GIVEN TASK 1
Copy the organism classification entries verbatim, starting at the line that has "order: Agaricales" and ending with the last line of the entries. Leave the pictures out.

☆ ☆ ☆

In the short term a continuation of the rather mild and unsettled weather is likely. However there are signs of a change taking place during the Christmas period. Computer models show high pressure building northwards, at least across the southern half of the UK. That pattern would lead to drier weather in southern and central regions but in the north it may remain unsettled as disturbances push in from the Atlantic.
Temperatures to a large extent will be dependent on where the high pressure becomes centred. If it remains to the south, a mild southwesterly flow is likely. If it centres over the UK, it could become chilly and frosty under calm conditions even though the air mass aloft remains a mild one. Another possible outcome is for the high pressure to build farther north and open the gate to colder upper level air from the north or the east.
The GEFS postage stamp chart below is for Friday 28th December. Each stamp represents one run of the computer model with the starting conditions tweaked to help account for uncertainty. The majority of the runs show high pressure having an influence on the UK's weather, although there is still a low chance of unsettled weather winning out in the south and it increases the further north you head.
At the moment it does not look like high pressure will build far enough northwards to allow cold upper level air to move over the UK. Things could change due to the possibility of a Sudden Stratospheric Warming (SSW) event disrupting the circulation around the Northern Hemisphere, like the one last winter did.
The first half of December was mainly mild and green in much of the UK. In the short term it remains unsettled but high pressure could start to quieten things down during the Christmas period. That leads to the possibility of the frost risk increasing as it turns chillier under the high pressure area. However it is not certain and the predominantly mild theme may continue into the New Year.

☆ ☆ ☆

GIVEN TASK 2
In the weather outlook above, what date is the GEFS postage stamp chart for?

[Collection entries]
☆ ☆ ☆

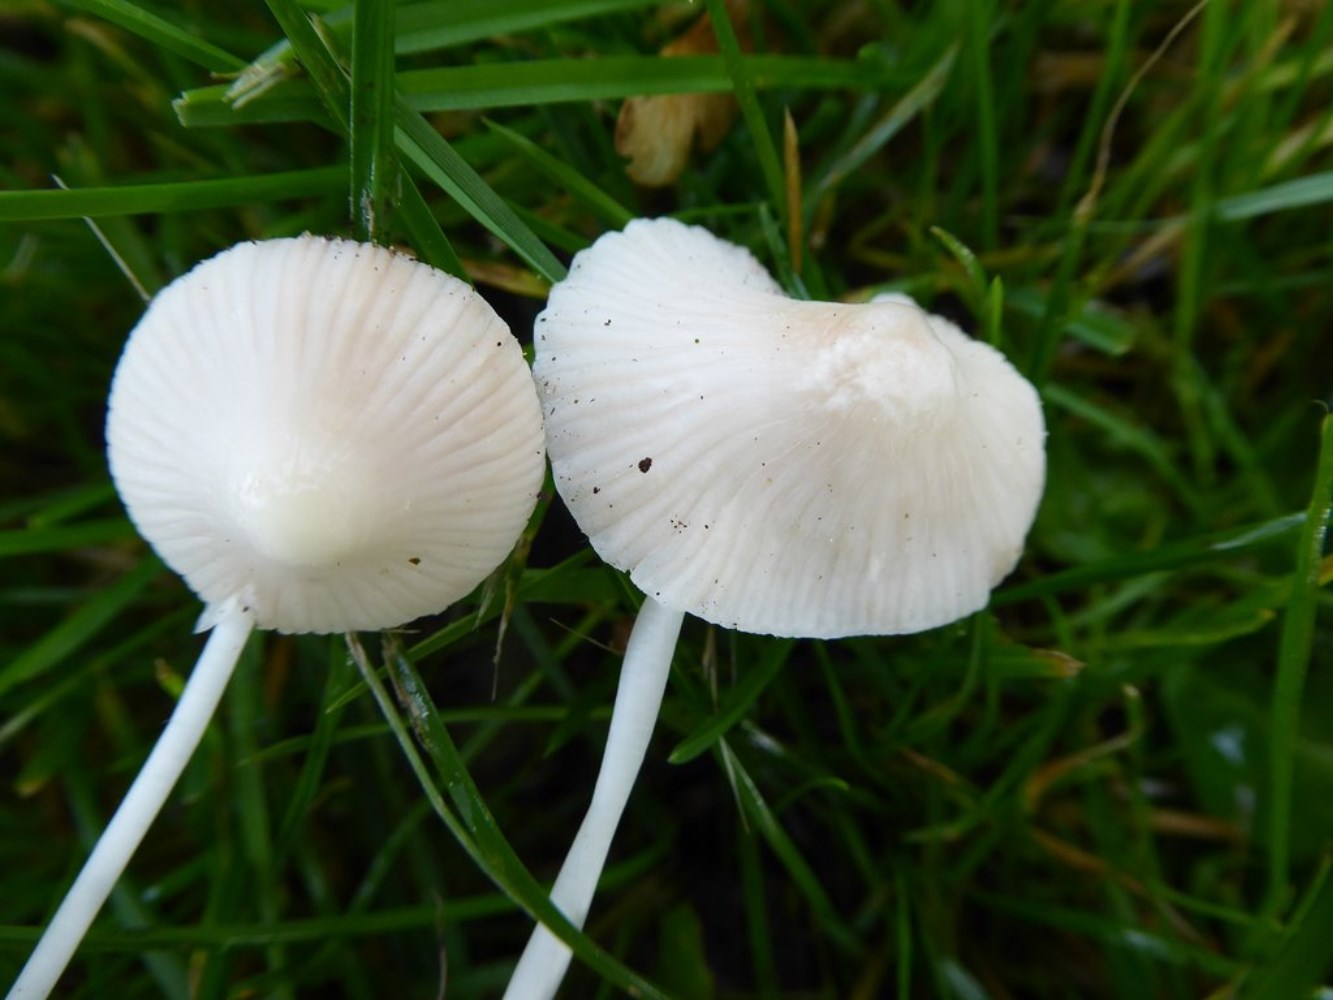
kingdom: Fungi
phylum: Basidiomycota
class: Agaricomycetes
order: Agaricales
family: Mycenaceae
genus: Mycena
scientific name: Mycena
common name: huesvamp
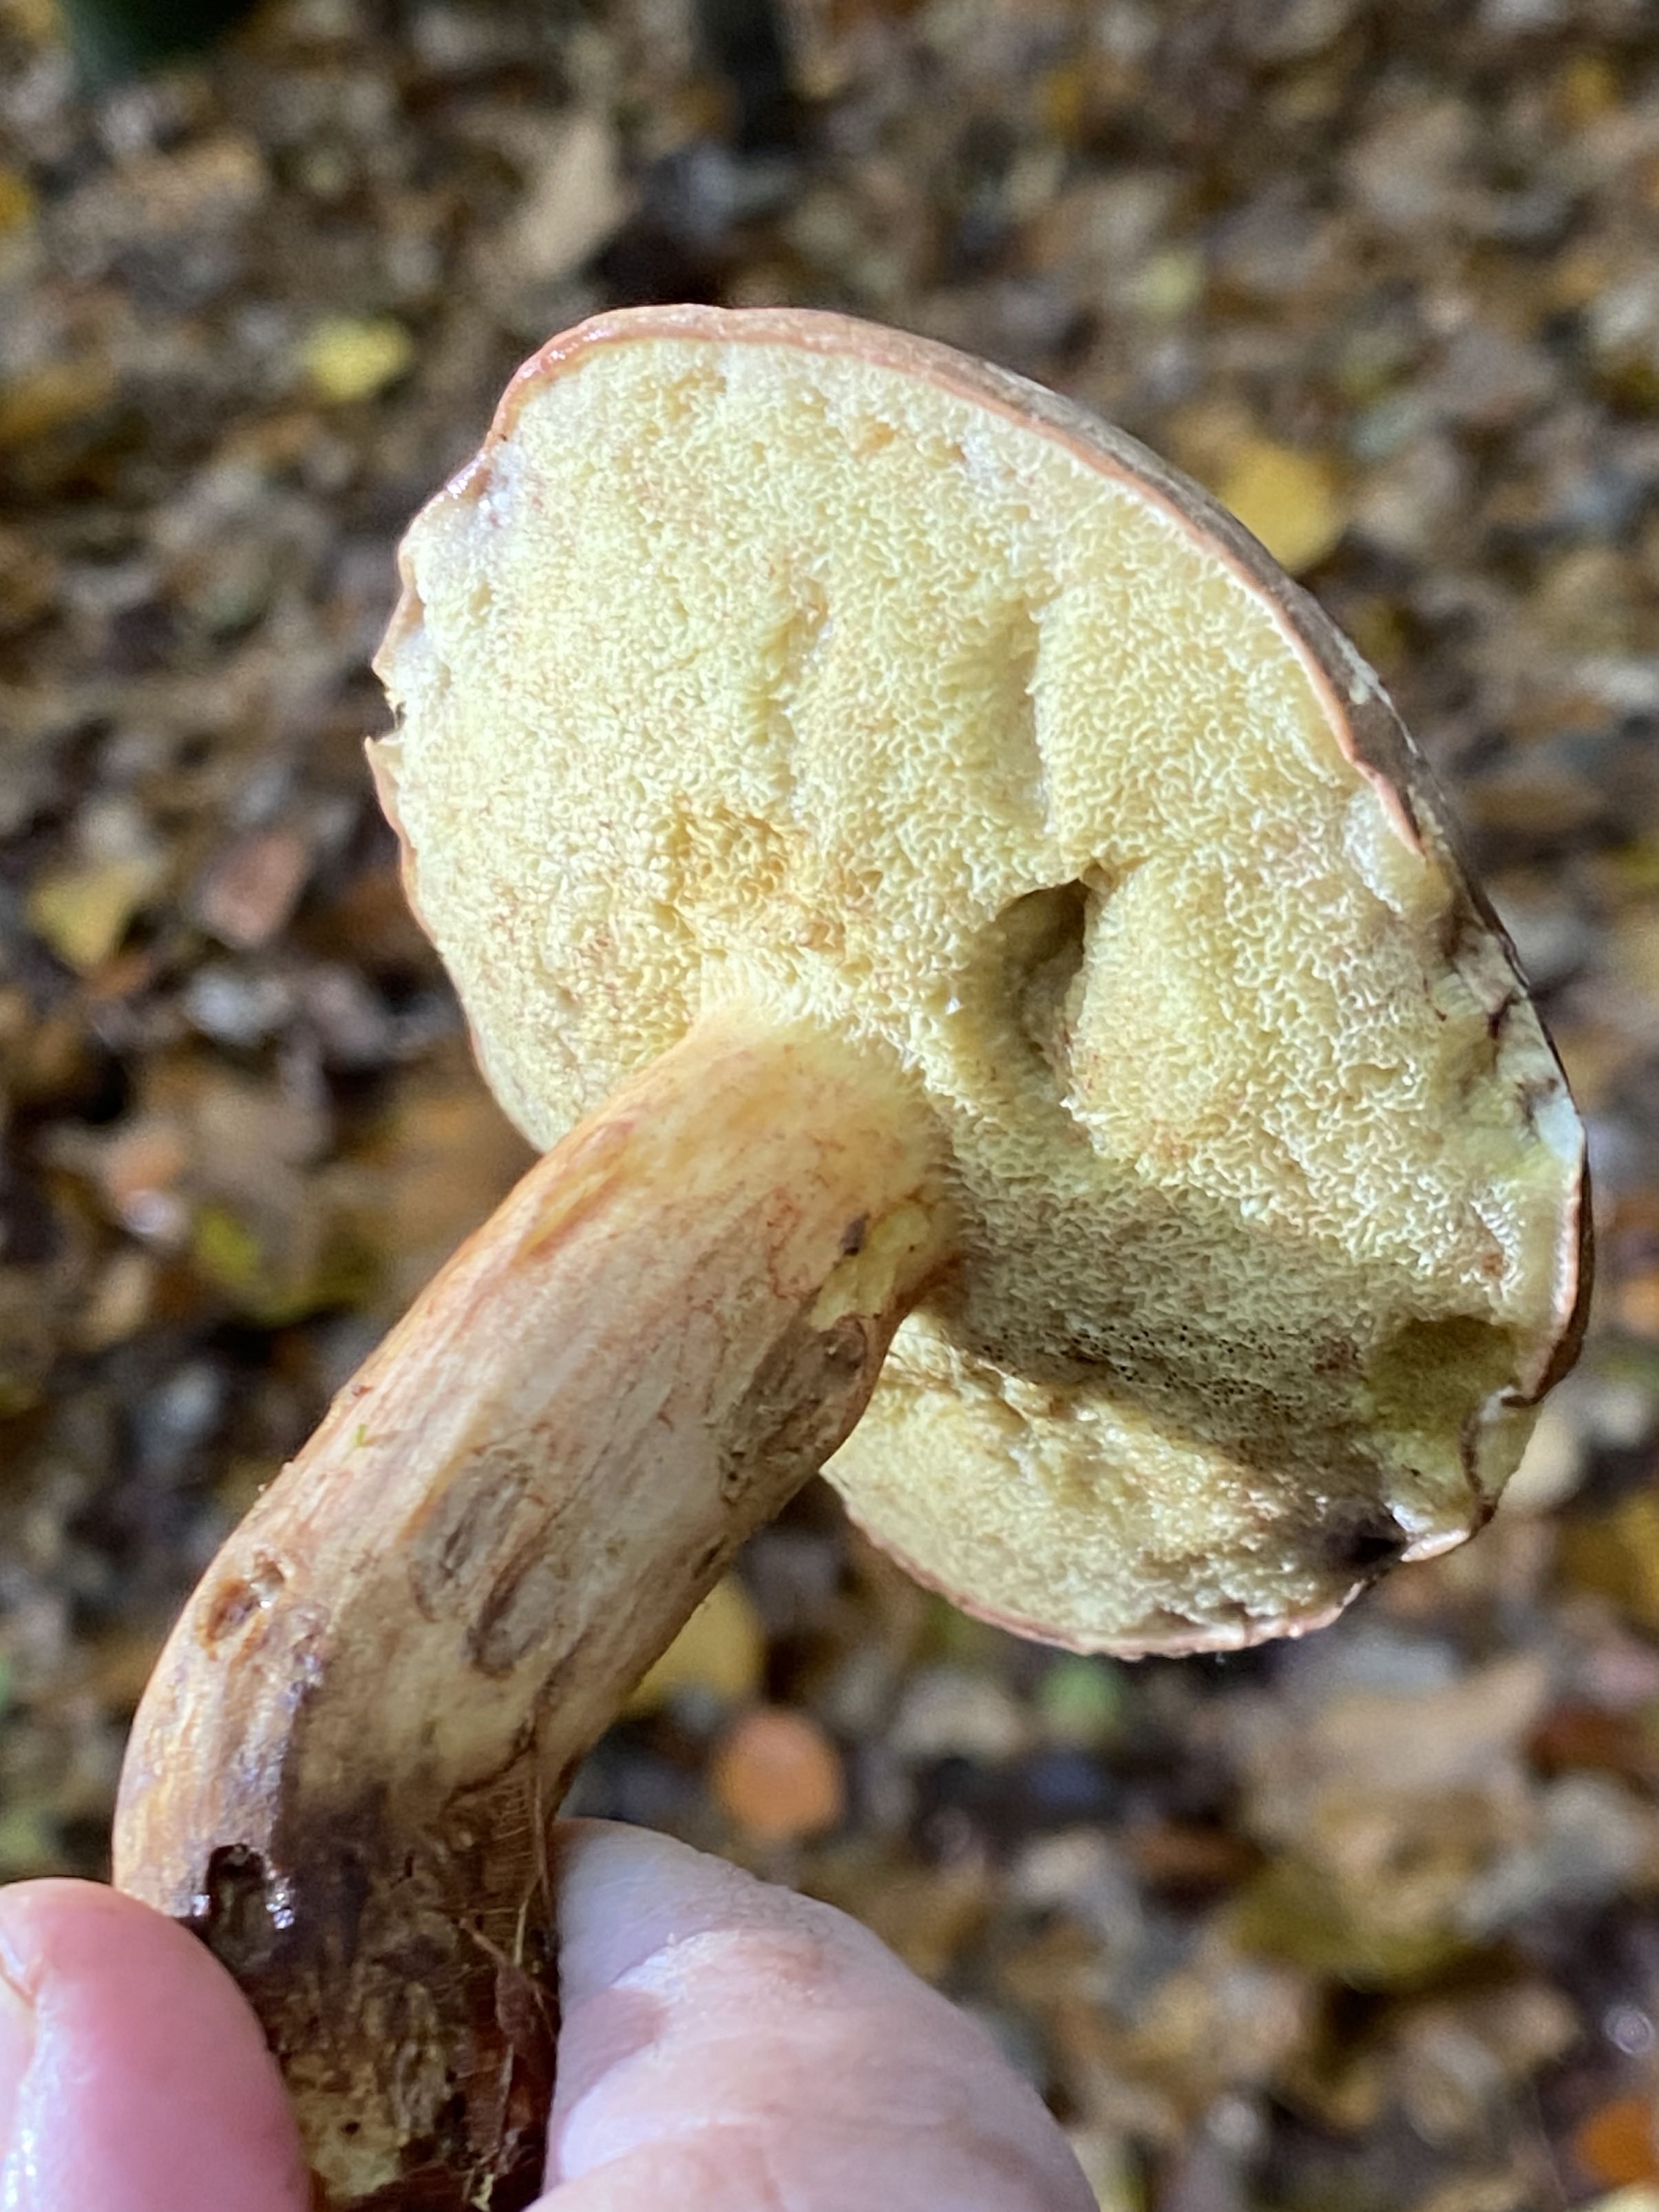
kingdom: Fungi
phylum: Basidiomycota
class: Agaricomycetes
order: Boletales
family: Boletaceae
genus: Xerocomellus
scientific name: Xerocomellus pruinatus
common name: dugget rørhat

☆ ☆ ☆

WRITTEN ANSWER 1
order: Agaricales
family: Mycenaceae
genus: Mycena
scientific name: Mycena
common name: huesvamp
kingdom: Fungi
phylum: Basidiomycota
class: Agaricomycetes
order: Boletales
family: Boletaceae
genus: Xerocomellus
scientific name: Xerocomellus pruinatus
common name: dugget rørhat

WRITTEN ANSWER 2
Friday 28th December